Don’t know your hepatitis B status? Get tested. Worldwide an estimated 90 percent of people with chronic hepatitis B don’t know they’re infected. In the U.S. only 25% are aware of their infection. Unfortunately, many doctors won’t test you for hepatitis B unless you request the test. If you or your parents come from or live in a country with high rates of hepatitis B, or if you’ve been sexually active or have other risk factors , get tested. It could save your life.
Get tested for sexually-transmitted infections (STIs). More than half of us will have an STI in our lifetime, and in the U.S. about half of new hepatitis B infections are sexually-transmitted. Many doctors don’t test for STIs. In a national survey of U.S. physicians, fewer than one-third routinely screened patients for STIs. To make matters worse, many women are afraid to talk to doctors about their sexual history and STI risk. Be brave, ask your doctor to test you for STIs and hepatitis B if you think you are at risk.

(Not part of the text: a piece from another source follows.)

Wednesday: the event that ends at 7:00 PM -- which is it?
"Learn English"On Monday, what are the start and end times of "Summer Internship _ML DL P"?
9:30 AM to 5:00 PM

Get immunized against hepatitis B. Not sure if you’ve been immunized during childhood? Tell your healthcare provider and get tested and immunized. Even if you were vaccinated in the past, getting a second vaccine series won’t harm you. If your partner has hepatitis B, getting vaccinated is critical to protect your health. Get tested first. Practice safe sex until you have received all three shots. About one to two months after your third shot, get tested for the hepatitis B surface antibody (called titers). If you have at least 10 mIU/mL of surface antibodies, you are permanently protected against this serious liver disease.
Infected? In Love? Disclose. When you disclose your hepatitis B status before sex – even if it’s safe sex with a condom – you don’t jeopardize your partner’s health or his/her trust in you. Talking about hepatitis B helps reduce the stigma surrounding this infection and may prompt the person to get vaccinated. How do you tell a potential partner that you have hepatitis B? Calmly and carefully. Do some research so you have a thorough understanding about hepatitis B, which will make it easier for you to calmly explain it. The more you know, the less you fear, and the more comfortable you will be in dispelling their fears and conveying a sense of truth and integrity.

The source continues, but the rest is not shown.